Exploring the therapeutic targets of stevioside in management of type 2 diabetes by network pharmacology and in-silico approach.

Aims: The main objective of the current study is to investigate the pathways and therapeutic targets linked to stevioside in the management of T2D using computational approaches.

Methods: We collected RNA-seq datasets from NCBI, then employed GREIN to retrieve differentially expressed genes (DEGs). Computer-assisted techniques DAVID, STRING and NetworkAnalyst were used to explore common significant pathways and therapeutic targets associated with T2D and stevioside. Molecular docking and dynamics simulations were conducted to validate the interaction between stevioside and therapeutic targets.

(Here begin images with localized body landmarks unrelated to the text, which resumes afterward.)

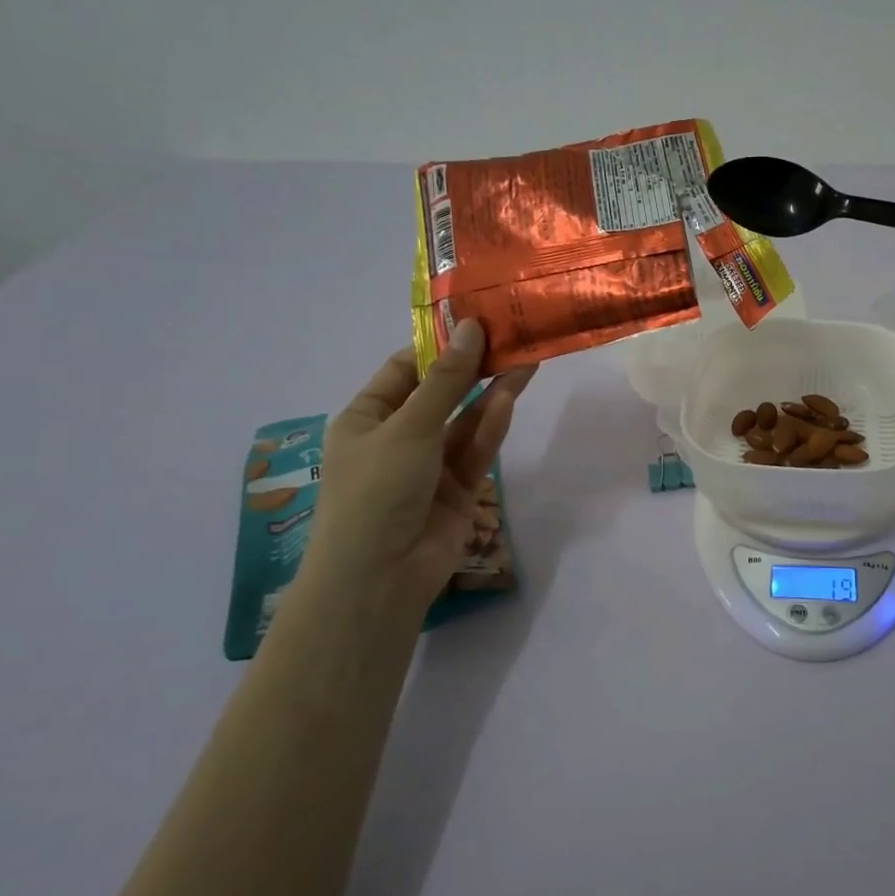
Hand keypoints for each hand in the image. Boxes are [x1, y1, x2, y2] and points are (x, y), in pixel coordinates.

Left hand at [297, 321, 535, 624]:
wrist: (381, 576)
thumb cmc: (377, 489)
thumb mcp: (409, 426)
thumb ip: (447, 379)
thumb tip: (472, 328)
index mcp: (367, 417)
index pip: (405, 369)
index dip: (440, 344)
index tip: (476, 319)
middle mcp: (398, 436)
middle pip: (442, 393)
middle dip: (474, 366)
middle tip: (512, 334)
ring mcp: (430, 464)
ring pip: (465, 420)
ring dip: (492, 392)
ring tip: (526, 358)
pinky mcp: (459, 489)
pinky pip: (476, 449)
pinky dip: (491, 426)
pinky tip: (511, 396)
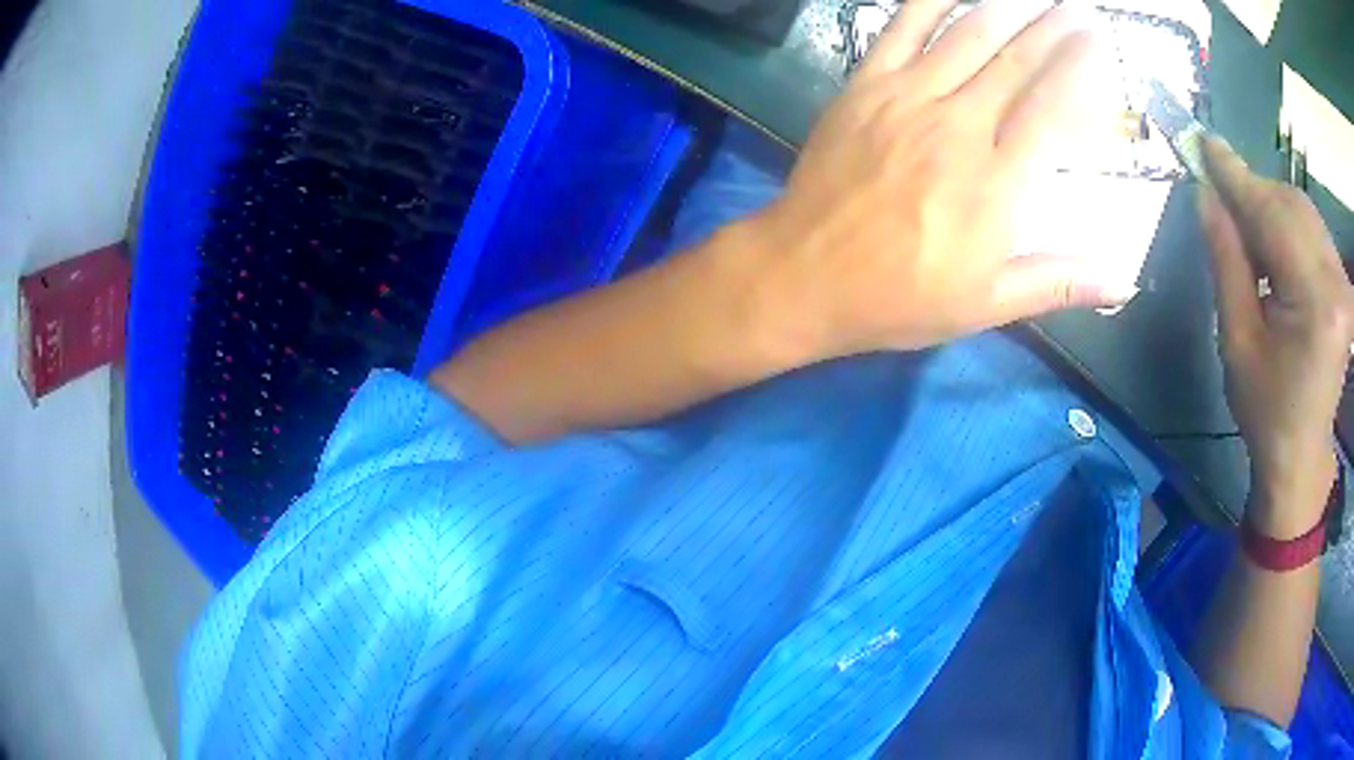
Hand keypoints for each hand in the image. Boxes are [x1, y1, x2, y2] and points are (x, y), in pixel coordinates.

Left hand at [747, 0, 1127, 359]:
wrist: (803, 274)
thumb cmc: (898, 297)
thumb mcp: (986, 305)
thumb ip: (1058, 282)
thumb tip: (1123, 282)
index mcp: (998, 184)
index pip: (1052, 109)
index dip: (1078, 69)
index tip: (1096, 44)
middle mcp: (960, 127)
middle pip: (1017, 62)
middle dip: (1051, 29)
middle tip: (1075, 10)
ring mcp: (908, 98)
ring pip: (968, 36)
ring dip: (1006, 8)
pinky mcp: (866, 85)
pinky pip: (902, 28)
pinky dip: (930, 1)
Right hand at [1200, 137, 1353, 537]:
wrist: (1301, 455)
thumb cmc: (1266, 410)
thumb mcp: (1237, 340)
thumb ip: (1227, 260)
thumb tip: (1206, 196)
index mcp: (1315, 301)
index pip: (1273, 214)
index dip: (1236, 175)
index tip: (1203, 144)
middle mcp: (1336, 281)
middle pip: (1291, 203)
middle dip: (1253, 193)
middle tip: (1221, 200)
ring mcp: (1343, 282)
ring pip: (1302, 210)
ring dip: (1270, 207)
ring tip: (1247, 231)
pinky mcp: (1343, 284)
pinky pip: (1312, 229)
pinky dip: (1288, 223)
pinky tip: (1274, 245)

Results: Gene ontology and KEGG analysis revealed that prostaglandin synthesis, IL-17 signaling, inflammatory response, and interleukin signaling were potential pathways targeted by stevioside in T2D. Protein-protein interactions (PPI) analysis identified six common hub proteins (PPARG, PTGS2, CXCL8, CCL2, PTPRC, and EDN1). Molecular docking results showed best binding of stevioside to PPARG (-8 kcal/mol) and PTGS2 (-10.1 kcal/mol). Finally, 100 ns molecular dynamics demonstrated that the binding stability between stevioside and target protein (PPARG and PTGS2) falls within the acceptable range.

Conclusions: This study reveals that stevioside exhibits significant potential in controlling T2D by targeting key pathways and stably binding to PPARG and PTGS2. Further research is necessary to confirm and expand upon these significant computational results.